A few highlights from the pages that follow: a small drawing of a sad-looking young lad and his small puppy, done in pencil, with the caption “My Economics class”; a page of memorabilia from a Dutch-themed party; a metal button snap closure with a bit of cloth attached; a handwritten note on letterhead stationary “The Plymouth Clothing House/Hennepin at Sixth” addressed “To my Sweet heart: -” “A little of the useful. From Your Daddy”; “The Parkin Candy Shop Menu”; a full-size faux tortoise-shell lorgnette; a Girl’s Glee Club performance program; postcards; a menu from “The Chocolate Shop”; a strip of birch bark with “Red Wing” inscribed on it, and the caption “Various views of Red Wing”; another note: “Virginia Perhaps you can use this Dad” (more money?); more birch bark scraps, one with a list of names, apparently those who made an outing to Lake Minnetonka; a page with Halloween ephemera, Halloween drawings made directly on the album page and an invitation to a Halloween party; a Western Union telegram, glued-in and thus unreadable; clippings listing the cast-members of two separate theatrical productions; a movie ticket and Miss Ames’s notation that the movie was “Return of Peter Grim (or Green);a pressed oak leaf and pressed flowers, held into the album with slim strips of cut paper; a note from a classmate, reading in full: “Virginia Housey Ames is the biggest, pruniest, half-baked piece of know nothing --- I’ve ever seen --- Don’t worry --- Sweetheart Your hair will never turn red --- Tra-la! ‘There ain’t no squirrels on me!’ Yours till Niagara Falls Tillie”; a 1922 Senior Dinner menu and program; a typed list of the cast of characters for a school play: “Spreading the News.” Miss Ames played the part of the “Scissor’s Grinders Soul,” and her caption on the outside says “How I did flit as the fairy.
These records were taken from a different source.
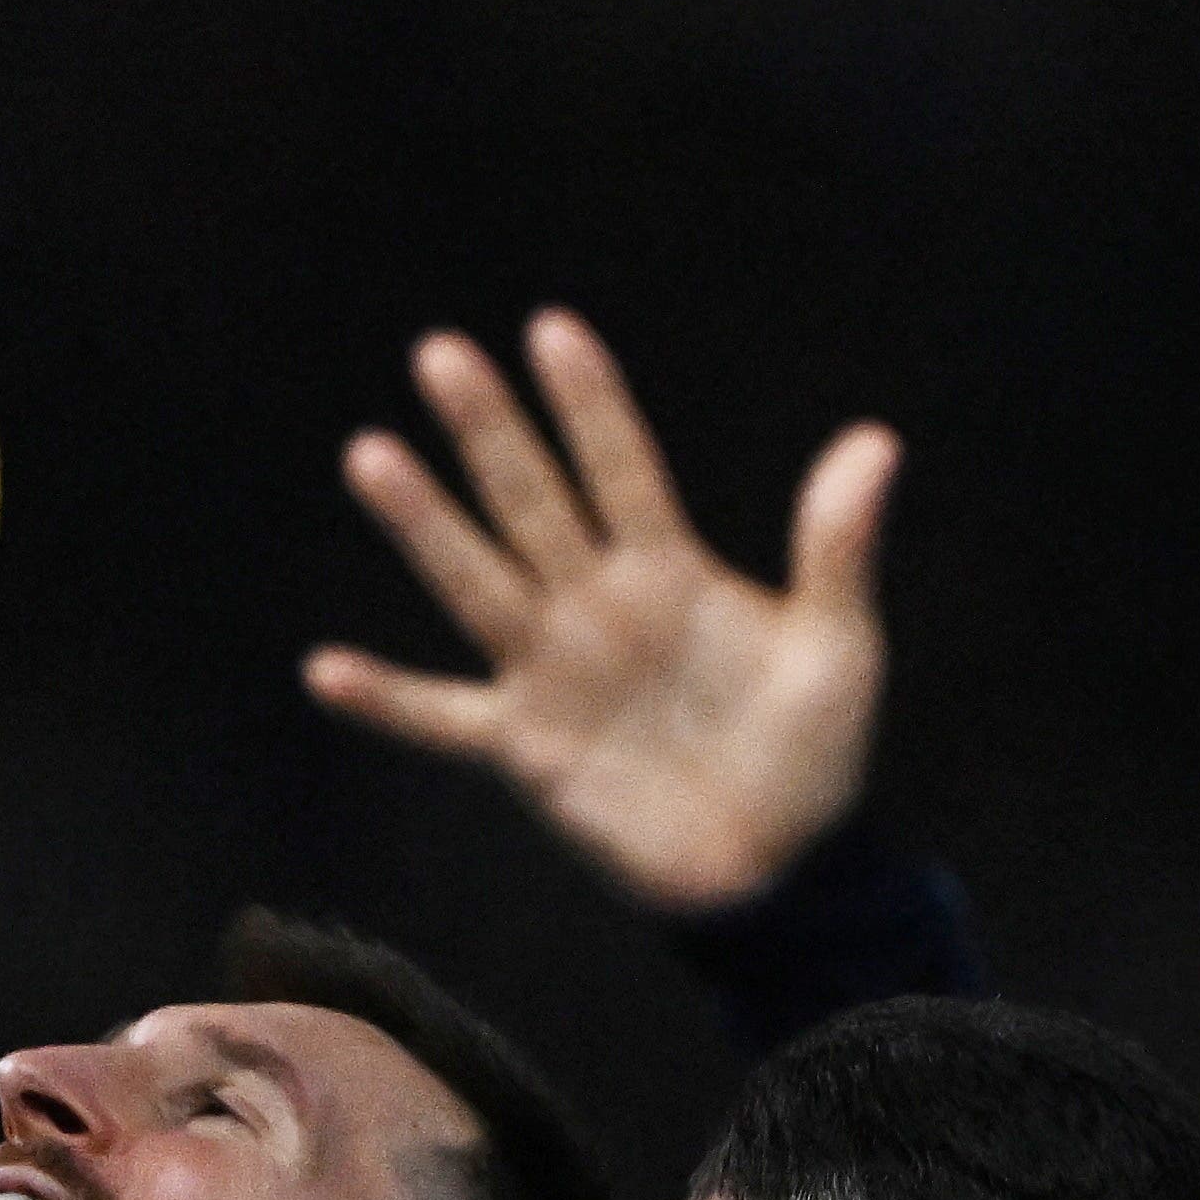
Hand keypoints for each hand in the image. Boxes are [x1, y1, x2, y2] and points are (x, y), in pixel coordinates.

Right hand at [305, 312, 895, 918]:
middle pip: (533, 501)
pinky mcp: (527, 749)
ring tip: (373, 455)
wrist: (779, 869)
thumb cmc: (813, 754)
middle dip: (490, 430)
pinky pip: (442, 719)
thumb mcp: (839, 647)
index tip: (550, 330)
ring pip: (476, 582)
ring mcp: (553, 674)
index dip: (589, 404)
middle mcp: (597, 608)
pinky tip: (325, 671)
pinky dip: (387, 701)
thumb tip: (874, 441)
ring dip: (426, 524)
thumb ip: (836, 548)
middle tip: (440, 353)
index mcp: (671, 573)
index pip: (622, 467)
But they couldn’t get me in chapel that morning.”; a newspaper clipping, with a photograph of Miss Ames above a photograph of a young gentlemen, announcing the Hamline University Dramatic Club production of “The Passing of the Third Floor
Back,” by English humorist Jerome K. Jerome; a homemade “Second Place” ribbon for “Popular Woman; another newspaper clipping announcing that Miss Ames and another student will coach three student plays; a program from the University of Missouri commencement; a telegram, handwritten notes, programs and invitations from Miss Ames’s 1922 graduation (three pages in toto). The album concludes with a number of Christmas cards and notes, and a hand drawn dog inside a Christmas wreath from another source. Just a few pages from the end of the album, there is a reunion photograph, taken from some school publication, of the Class of 1920, and below that a paper napkin, with a printed graduation theme, and the penned notation that this came from the 45th year reunion of Miss Ames’s class, held at the home of Helen Lee Dennison on June 9th, 1967.

Full-to-bursting is the album, as full-to-bursting must have been Miss Ames’s college years. One can only hope the rest of her life was as full of joy and delight, and good humor.